Retelling the Expected
Patty Seyburn’s “A Year on Mars” is a kind of model of the conflict I’m describing. Seyburn takes up a tired theme—disillusioned love—and makes it linguistically new. Thematically, the human world is narrated with a vernacular of astrology: “I orbited you,” “this igneous adventure,” “everyone . . . bumping into the sun,” “lass stranded on that mythic isthmus,” “Mission Control // is still giving orders,” and so on. This naturalization of metaphor is a conceit of modern poetry, a fantastical irony: we know that people do not orbit one another, but the poem’s liveliness convinces us that indeed they do. The poem’s speaker narrates her courtship and breaking-up, which we can generally deduce, and makes it vivid precisely by depicting what it is not.
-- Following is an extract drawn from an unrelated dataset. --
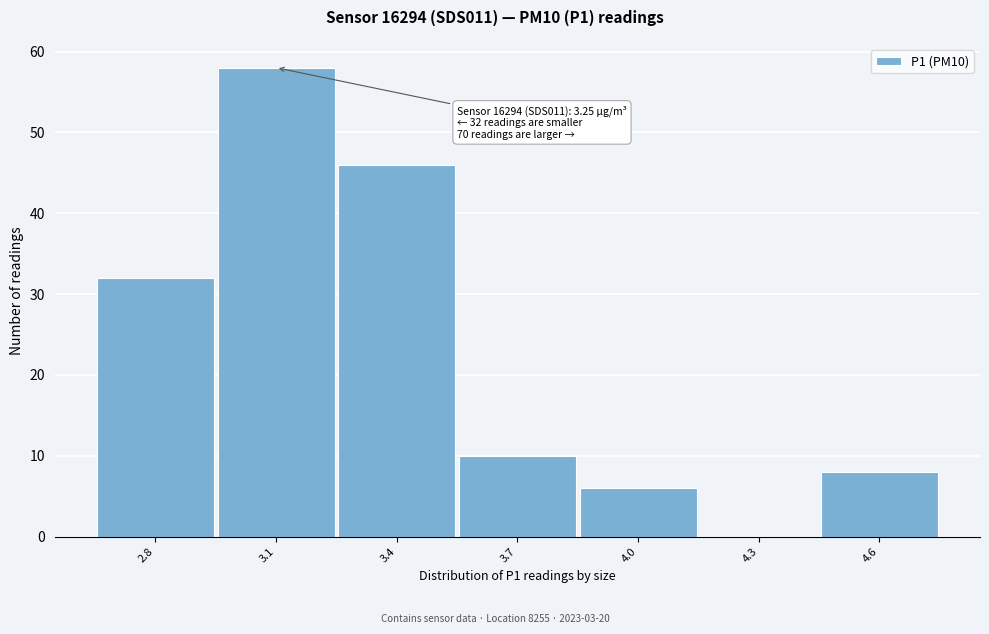

The chart shows a value of 10 at 3.7. True or false?

True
Each time we ‘get it’ and connect metaphor to perspective, we undergo a constructive experience that brings the poem to life. The language of the poem (at its most distancing when “stranding a preposition, / widowing a noun”) is regulated and balanced by the speaker’s playfulness. The opening fact about Mars stretches into a metaphor—“as I orbited you / before I began to degenerate”—which would be hard to take if not for the next line, which is cute and colloquial and grounds us in the speaker’s personality: “You must be awfully affable . . .” Thus the language keeps us straddling what we may call the common and the poetical. Alone, either would be prolix; juxtaposed, we synchronically experience both a relationship and a cosmos. Metaphor functions on a physical level, as studies have long shown; when we think of ‘hot’ as in ‘sunny,’ we are activating the same part of the brain that thinks of ‘hot’ as in ‘spicy.’ So, when the red color-theme emerges in this poem, our perception is adjusted to include all that it encompasses, not merely that which it refers to.